Excerpted data |
===============

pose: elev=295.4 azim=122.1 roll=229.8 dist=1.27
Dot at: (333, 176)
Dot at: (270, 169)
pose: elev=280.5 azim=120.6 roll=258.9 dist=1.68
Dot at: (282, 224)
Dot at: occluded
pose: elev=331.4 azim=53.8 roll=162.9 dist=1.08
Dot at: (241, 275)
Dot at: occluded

===============

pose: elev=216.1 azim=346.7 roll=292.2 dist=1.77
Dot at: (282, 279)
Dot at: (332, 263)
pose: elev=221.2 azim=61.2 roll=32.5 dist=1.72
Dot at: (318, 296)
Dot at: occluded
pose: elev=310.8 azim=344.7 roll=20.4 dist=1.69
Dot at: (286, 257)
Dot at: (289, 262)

===============

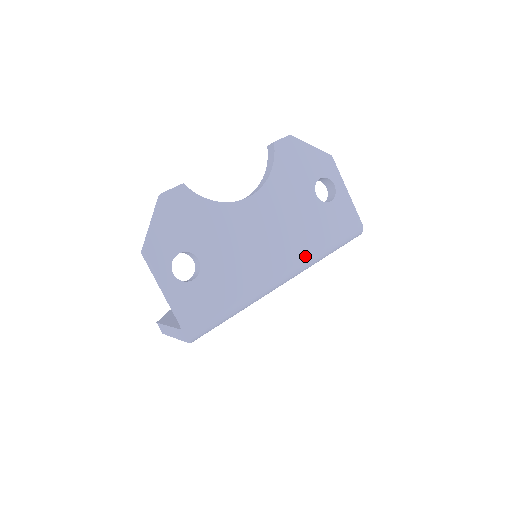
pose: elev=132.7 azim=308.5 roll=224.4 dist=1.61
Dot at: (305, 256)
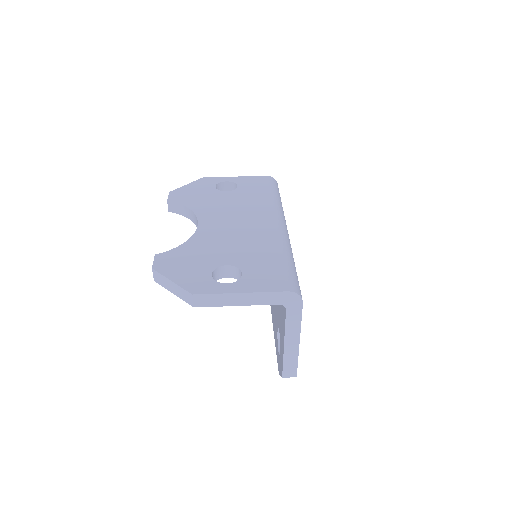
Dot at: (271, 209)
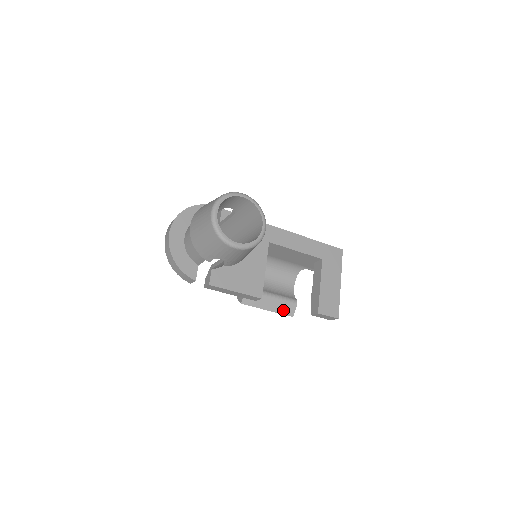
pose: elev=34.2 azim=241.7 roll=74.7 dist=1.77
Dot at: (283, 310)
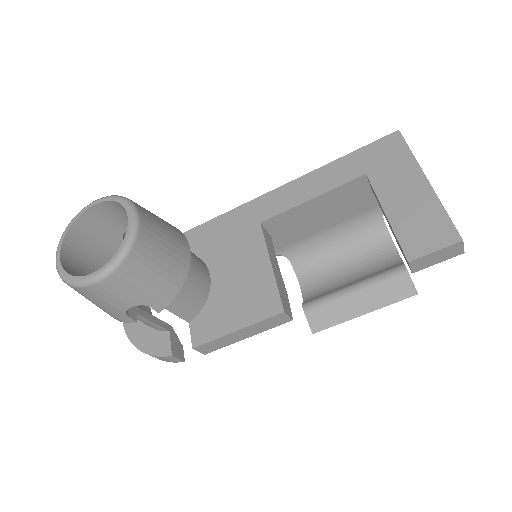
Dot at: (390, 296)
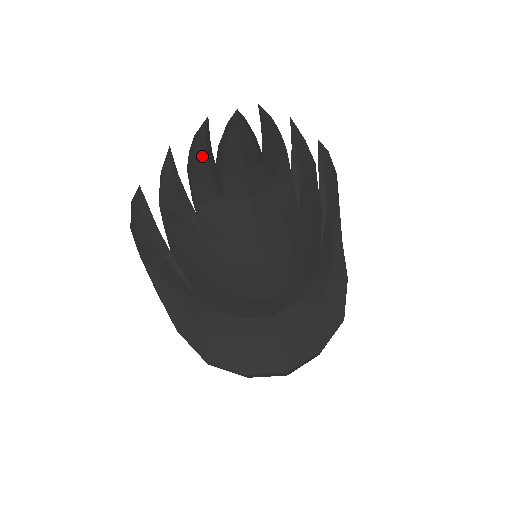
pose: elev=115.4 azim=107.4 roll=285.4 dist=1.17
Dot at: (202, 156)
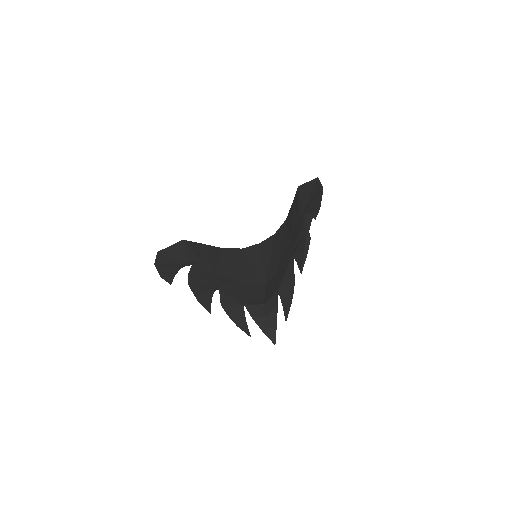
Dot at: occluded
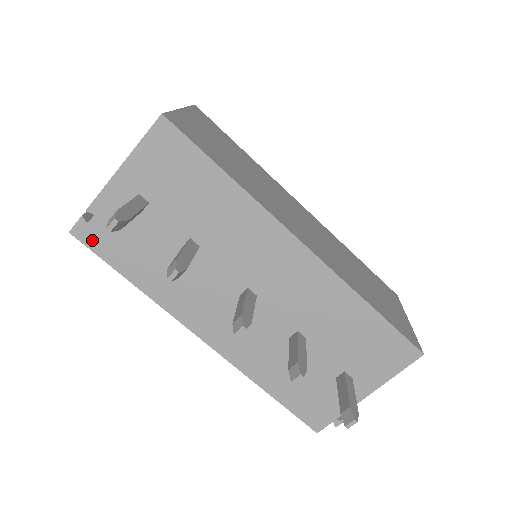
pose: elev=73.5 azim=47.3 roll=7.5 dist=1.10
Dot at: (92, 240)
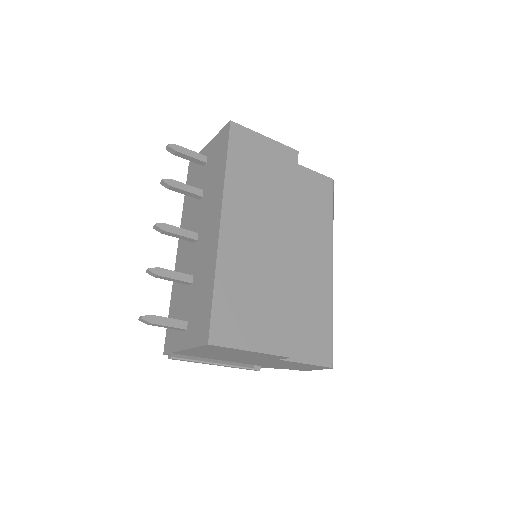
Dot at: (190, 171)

===============

To do |
Find every line in the material above that contains the string "roll", and copy each one out. Treat uppercase and lowercase letters as different.

Answer for this exercise |
pose: elev=295.4 azim=122.1 roll=229.8 dist=1.27
pose: elev=280.5 azim=120.6 roll=258.9 dist=1.68
pose: elev=331.4 azim=53.8 roll=162.9 dist=1.08
pose: elev=216.1 azim=346.7 roll=292.2 dist=1.77
pose: elev=221.2 azim=61.2 roll=32.5 dist=1.72
pose: elev=310.8 azim=344.7 roll=20.4 dist=1.69
pose: elev=132.7 azim=308.5 roll=224.4 dist=1.61
pose: elev=34.2 azim=241.7 roll=74.7 dist=1.77
pose: elev=115.4 azim=107.4 roll=285.4 dist=1.17
pose: elev=73.5 azim=47.3 roll=7.5 dist=1.10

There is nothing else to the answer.